Тот едва заметно кивнул, выражая понимание:
– И из-за нее ты…
Катя энергично возразила:
– Нет, Юра, не из-за нее. Из-за вашего с ней сына. На твою рыжую мне плевать, но я не хочу, чтобы твой сын по ночам вскакивал с криком "Папа!", не хочу, чтобы он страдал, как Ольгин – помнишь, ты мне рассказывал. Не хочу.
– Так ты поэтому…
Сидоров вдруг рассмеялся. Странно, нелепо, жестоко, и к тому же в совершенно неподходящем для этого месте. Хлопнул себя по коленке, повторил:
– Поэтому!
Катерина резко прервала его:
– Поэтому. Успокойся. Ты ведешь себя, как красна девица, того и гляди впадешь в истерику.
Тот снова засмеялся. На сей раз его смех показался Кате почти естественным.
– Ох, Катька-Катька…
Как всегда от его "Катька" по ее телу пробежала теплая волна, и в голову закрались совершенно неуместные мысли.

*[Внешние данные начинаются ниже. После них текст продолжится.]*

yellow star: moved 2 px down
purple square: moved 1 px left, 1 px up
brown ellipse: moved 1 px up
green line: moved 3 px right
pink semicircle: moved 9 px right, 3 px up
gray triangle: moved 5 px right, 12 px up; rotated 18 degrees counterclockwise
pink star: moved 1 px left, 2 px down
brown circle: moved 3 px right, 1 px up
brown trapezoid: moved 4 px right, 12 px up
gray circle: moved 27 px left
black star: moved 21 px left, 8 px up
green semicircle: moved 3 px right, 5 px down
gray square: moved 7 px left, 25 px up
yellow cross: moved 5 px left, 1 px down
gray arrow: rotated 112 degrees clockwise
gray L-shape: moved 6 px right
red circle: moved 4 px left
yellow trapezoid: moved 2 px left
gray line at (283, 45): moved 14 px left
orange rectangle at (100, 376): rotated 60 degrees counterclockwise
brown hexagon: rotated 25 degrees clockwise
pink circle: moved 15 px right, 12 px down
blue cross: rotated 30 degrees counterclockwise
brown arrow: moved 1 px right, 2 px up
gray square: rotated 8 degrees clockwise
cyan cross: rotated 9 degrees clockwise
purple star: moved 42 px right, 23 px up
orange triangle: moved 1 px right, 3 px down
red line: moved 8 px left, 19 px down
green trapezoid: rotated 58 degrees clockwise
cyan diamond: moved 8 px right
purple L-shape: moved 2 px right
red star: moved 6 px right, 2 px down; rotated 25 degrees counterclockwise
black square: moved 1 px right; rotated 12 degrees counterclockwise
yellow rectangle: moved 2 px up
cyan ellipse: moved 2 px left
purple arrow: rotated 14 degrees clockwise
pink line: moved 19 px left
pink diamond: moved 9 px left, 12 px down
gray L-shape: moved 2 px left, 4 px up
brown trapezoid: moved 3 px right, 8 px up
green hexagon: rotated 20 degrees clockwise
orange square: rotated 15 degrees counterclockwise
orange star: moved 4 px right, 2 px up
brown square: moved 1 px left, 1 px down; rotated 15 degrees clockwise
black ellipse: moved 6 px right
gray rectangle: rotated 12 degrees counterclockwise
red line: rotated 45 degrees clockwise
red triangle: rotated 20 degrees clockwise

– А знаешь, – он вдруг снова стал серьезным. – Он ведь действительно вскакивает по ночам.
– Кто? – удивилась Катерина. – Ольгин сын? Или твой?
Сидоров улыбнулся:
– Он у нас один на двоих. Ольгу муж бросил, сволочь, а страдает больше всех Ромка. Я его опекаю, как могу, а ему отца подавай.
Катя не поняла:
– А причем тут Ольгин?
– Так другого-то нету!
Он смотрел на нее с таким весельем и задором, что Катя и вовсе запуталась:
– Как же нету, а на фотографии?
– Это Ромка и есть. Ольгин Ромка, мой племянник.
У Катерины словно гора с плеч свалилась. Она обмякла, в носу защипало, глаза немедленно наполнились слезами. У него нет сына, а несуществующего ребенка нельзя сделать несчастным. Ну а жена… Что ж, она ведь сама сказала, что сможет найти другого мужа. Значит, у Кати развязаны руки.
Она посмотрела на Сидорова и несмело улыбнулась. Однако он не ответил на ее улыбку, вдруг посерьезнел:
– Вот только я не понимаю, зачем к тебе приходила Лида.
Катя машинально кивнула, и лишь после этого сообразила: и правда, зачем? Зачем она просила не причинять вреда ребенку, которого нет? Растерянно пожала плечом:
– Наверное, боится потерять тебя. Кому понравится, когда муж заводит любовницу?
Сидоров пропустил ее слова мимо ушей:
– Странно… Это не было предусмотрено контрактом…
– Контрактом? – переспросила Катя. Слово это для нее имело узко направленный характер и могло касаться только работы, а вовсе не семьи. Лишь в последний момент сообразила, добавила с легким вздохом: – А, брачным…
Тот коротко хохотнул:
– Катька, ты неисправима! – и тут же посерьезнел: – Нет, не брачным. Рабочим. Как тебе объяснить? В общем, Лида…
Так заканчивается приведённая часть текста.